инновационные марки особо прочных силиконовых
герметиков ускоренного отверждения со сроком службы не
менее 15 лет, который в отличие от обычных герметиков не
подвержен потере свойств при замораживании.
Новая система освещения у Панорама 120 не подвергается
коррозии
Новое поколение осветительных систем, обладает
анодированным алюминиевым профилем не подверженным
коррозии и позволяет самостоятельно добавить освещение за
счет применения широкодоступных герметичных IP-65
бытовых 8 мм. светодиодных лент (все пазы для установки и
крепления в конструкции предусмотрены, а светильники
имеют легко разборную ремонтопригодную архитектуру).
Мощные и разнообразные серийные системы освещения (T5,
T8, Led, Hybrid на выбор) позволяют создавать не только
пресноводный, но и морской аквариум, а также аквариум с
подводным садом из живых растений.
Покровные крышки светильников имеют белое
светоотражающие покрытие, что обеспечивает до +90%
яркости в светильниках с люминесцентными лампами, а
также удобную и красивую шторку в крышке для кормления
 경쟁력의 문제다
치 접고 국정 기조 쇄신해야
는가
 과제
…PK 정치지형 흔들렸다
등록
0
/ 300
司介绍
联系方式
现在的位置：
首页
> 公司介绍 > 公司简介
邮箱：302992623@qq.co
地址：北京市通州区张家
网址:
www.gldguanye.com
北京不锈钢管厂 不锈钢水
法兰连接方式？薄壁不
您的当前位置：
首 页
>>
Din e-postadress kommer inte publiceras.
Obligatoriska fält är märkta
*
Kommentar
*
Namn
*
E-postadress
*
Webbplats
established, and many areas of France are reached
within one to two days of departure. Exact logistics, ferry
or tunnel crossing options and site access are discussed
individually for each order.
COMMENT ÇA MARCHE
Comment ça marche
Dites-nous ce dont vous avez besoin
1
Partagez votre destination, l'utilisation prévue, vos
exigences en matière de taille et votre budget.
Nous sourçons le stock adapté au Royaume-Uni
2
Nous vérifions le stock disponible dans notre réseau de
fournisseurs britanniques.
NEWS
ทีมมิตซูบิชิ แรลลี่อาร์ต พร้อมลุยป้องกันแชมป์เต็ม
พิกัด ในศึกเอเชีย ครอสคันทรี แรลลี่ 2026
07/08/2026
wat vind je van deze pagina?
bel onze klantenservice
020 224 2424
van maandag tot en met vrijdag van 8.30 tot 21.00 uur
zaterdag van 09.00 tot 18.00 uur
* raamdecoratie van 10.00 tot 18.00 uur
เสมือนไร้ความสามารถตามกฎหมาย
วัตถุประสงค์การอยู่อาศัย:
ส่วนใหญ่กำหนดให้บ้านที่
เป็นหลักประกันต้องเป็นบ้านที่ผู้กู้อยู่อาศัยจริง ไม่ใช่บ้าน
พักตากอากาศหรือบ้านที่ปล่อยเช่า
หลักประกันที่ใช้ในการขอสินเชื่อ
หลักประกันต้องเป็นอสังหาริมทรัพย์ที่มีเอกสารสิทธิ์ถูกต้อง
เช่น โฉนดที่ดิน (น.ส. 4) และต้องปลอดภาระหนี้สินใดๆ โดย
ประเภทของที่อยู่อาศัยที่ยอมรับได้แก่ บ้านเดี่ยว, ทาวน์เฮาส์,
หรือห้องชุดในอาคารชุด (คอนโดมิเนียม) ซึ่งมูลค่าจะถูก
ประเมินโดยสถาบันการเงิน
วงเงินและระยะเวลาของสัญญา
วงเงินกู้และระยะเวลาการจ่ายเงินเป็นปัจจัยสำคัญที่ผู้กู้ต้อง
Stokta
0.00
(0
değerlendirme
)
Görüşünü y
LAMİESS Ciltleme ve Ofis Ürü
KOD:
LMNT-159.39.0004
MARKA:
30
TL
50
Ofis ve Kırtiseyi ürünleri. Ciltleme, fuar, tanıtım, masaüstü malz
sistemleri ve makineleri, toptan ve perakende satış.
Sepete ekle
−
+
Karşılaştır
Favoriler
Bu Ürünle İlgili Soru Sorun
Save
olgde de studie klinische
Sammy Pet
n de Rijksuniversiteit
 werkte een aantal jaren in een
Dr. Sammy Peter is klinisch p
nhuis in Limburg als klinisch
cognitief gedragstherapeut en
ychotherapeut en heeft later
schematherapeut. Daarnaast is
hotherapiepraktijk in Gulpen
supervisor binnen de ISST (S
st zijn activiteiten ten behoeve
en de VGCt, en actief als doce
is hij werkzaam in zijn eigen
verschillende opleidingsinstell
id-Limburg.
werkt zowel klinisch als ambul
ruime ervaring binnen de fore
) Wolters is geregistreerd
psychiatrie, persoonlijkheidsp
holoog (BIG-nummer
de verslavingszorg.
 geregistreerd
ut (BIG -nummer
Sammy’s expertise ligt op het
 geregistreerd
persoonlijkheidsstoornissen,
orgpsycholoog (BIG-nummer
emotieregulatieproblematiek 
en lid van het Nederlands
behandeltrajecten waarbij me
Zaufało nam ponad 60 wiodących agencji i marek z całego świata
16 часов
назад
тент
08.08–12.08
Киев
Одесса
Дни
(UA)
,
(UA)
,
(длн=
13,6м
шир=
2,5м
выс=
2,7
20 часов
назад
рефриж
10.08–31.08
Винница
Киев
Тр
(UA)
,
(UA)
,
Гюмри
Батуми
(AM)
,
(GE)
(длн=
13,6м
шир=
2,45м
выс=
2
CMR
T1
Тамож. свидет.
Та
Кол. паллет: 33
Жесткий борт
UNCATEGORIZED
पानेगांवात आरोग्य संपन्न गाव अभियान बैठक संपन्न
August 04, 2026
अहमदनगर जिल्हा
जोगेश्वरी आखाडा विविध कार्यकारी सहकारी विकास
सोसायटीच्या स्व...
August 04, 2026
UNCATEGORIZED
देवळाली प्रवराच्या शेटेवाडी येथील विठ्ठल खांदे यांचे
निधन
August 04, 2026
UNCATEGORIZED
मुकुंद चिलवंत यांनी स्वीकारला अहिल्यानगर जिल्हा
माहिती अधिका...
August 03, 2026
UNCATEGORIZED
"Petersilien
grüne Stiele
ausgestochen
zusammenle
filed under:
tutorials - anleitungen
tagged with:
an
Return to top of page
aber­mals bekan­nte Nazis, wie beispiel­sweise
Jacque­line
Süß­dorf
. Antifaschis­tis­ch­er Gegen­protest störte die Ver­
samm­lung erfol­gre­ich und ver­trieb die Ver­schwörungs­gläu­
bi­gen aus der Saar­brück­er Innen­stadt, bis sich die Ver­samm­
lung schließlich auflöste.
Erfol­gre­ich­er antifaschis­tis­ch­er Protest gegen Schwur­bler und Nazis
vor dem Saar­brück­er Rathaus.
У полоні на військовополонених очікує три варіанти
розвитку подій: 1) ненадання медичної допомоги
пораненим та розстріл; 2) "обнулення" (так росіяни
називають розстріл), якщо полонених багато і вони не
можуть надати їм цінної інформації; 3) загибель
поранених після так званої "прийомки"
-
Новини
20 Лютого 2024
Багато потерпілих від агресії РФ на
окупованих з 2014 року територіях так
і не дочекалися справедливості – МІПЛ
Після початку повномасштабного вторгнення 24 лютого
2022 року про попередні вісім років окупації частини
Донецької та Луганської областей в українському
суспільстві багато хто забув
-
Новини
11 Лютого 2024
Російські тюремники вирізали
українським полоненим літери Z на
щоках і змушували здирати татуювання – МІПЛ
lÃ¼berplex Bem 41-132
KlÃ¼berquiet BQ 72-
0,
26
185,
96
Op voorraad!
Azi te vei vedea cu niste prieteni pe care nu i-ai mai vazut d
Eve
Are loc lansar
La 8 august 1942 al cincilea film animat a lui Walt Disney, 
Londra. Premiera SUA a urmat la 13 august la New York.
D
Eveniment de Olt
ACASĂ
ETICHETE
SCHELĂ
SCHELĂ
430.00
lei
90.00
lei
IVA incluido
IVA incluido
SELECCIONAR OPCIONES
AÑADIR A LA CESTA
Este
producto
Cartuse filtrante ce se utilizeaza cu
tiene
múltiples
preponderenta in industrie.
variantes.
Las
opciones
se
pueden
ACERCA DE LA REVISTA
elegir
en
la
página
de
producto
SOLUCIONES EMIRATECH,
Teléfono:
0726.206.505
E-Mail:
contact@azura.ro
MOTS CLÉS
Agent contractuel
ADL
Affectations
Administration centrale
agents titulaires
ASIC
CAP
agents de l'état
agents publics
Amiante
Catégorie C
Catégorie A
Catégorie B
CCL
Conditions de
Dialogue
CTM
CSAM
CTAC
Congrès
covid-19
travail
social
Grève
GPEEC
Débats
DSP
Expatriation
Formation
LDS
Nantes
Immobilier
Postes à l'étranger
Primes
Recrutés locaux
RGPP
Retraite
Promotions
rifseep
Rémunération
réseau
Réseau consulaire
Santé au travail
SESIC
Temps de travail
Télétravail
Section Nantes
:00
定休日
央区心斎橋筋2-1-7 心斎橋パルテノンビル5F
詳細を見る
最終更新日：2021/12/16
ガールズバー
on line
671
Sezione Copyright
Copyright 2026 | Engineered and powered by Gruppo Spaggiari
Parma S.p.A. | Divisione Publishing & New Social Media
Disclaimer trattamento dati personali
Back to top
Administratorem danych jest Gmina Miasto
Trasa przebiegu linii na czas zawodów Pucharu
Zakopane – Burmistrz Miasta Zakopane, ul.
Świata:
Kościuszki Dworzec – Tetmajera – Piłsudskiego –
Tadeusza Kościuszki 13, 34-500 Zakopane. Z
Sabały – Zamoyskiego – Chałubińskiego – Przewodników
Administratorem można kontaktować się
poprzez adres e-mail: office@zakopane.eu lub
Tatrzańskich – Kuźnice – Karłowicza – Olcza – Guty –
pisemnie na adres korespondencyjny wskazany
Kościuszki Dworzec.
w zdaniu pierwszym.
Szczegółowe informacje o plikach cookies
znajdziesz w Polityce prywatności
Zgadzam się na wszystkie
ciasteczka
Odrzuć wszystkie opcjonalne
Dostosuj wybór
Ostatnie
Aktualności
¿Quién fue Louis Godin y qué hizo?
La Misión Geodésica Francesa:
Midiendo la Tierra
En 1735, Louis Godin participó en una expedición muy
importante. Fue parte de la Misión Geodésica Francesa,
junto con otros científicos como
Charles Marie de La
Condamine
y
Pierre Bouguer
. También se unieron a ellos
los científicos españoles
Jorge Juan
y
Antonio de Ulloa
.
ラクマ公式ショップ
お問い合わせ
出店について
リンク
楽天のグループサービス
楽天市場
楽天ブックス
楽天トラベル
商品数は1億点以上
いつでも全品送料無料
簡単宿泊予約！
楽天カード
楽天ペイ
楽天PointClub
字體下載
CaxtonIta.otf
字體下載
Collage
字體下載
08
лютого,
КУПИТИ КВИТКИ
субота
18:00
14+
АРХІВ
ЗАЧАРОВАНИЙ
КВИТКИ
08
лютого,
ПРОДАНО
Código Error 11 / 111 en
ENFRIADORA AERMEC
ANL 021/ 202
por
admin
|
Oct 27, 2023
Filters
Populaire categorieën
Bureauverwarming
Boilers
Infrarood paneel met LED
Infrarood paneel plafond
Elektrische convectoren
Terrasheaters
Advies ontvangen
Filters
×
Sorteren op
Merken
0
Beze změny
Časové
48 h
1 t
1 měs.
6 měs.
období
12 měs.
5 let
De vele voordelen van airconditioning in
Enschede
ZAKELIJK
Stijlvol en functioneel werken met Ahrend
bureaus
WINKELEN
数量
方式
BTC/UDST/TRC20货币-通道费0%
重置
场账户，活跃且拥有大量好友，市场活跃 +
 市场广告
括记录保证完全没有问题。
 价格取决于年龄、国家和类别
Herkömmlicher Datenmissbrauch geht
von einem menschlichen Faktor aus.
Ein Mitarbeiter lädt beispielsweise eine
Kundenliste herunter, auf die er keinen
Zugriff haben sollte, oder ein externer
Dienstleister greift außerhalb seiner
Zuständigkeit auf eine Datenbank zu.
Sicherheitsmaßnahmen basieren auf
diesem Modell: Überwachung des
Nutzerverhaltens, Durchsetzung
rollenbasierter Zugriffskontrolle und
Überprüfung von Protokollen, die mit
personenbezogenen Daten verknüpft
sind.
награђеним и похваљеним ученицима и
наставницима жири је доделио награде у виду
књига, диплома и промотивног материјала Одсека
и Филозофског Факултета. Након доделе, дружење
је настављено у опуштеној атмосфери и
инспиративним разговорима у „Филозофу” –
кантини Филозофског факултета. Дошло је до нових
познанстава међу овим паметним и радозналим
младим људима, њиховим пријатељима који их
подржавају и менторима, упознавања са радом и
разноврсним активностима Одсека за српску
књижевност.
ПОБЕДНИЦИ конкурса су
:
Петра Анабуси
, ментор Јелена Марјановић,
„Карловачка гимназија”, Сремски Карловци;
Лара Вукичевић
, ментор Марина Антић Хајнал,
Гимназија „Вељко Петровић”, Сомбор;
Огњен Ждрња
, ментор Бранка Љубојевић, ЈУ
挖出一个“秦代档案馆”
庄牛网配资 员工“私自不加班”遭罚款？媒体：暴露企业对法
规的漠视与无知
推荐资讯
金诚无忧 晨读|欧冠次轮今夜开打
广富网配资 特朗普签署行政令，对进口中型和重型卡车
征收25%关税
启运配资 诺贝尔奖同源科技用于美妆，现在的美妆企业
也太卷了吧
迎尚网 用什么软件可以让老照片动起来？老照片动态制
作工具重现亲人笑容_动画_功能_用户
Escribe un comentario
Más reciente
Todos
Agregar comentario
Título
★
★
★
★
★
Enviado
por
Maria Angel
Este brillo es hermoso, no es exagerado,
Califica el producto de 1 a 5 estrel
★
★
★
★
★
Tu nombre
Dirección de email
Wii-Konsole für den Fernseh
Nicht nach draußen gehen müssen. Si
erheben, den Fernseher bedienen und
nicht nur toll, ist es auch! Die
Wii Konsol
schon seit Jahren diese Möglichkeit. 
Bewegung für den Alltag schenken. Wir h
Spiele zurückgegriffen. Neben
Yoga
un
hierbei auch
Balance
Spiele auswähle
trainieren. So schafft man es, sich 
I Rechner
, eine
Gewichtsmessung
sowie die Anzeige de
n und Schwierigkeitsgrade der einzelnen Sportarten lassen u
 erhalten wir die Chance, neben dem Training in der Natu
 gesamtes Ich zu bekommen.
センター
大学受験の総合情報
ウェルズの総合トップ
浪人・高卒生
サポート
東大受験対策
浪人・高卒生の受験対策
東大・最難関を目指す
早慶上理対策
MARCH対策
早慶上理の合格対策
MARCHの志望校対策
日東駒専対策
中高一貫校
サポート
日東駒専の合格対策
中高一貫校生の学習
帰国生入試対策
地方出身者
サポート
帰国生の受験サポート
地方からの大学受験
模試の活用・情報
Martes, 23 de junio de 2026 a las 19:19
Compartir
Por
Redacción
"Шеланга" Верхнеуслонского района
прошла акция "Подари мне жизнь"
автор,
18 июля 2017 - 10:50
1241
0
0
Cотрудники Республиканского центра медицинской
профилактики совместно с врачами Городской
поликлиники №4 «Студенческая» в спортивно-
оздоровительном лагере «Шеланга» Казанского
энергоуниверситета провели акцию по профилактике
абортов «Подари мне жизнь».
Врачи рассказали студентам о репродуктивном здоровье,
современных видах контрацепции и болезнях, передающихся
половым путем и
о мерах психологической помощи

· · · · ·

EXERCISE DETAILS: Please copy exactly the lines from the first line of the records above through the line containing "бытовых 8 мм.", including both, and nothing more.

ANSWER BELOW:
инновационные марки особо прочных силиконовых
герметиков ускоренного отверждения со сроком службы не
менее 15 лет, который в отличие от обычных герметиков не
подвержен потере свойств при замораживании.
Новая система освещения у Панорама 120 не подвергается
коррозии
Новое поколение осветительных систем, обладает
анодированным алюминиевым профилем не подверженным
коррозии и позволяет самостоятельно добавить освещение за
счет применения широкодоступных герметичных IP-65
бытовых 8 мм. светодиодных лент (все пазы для установки и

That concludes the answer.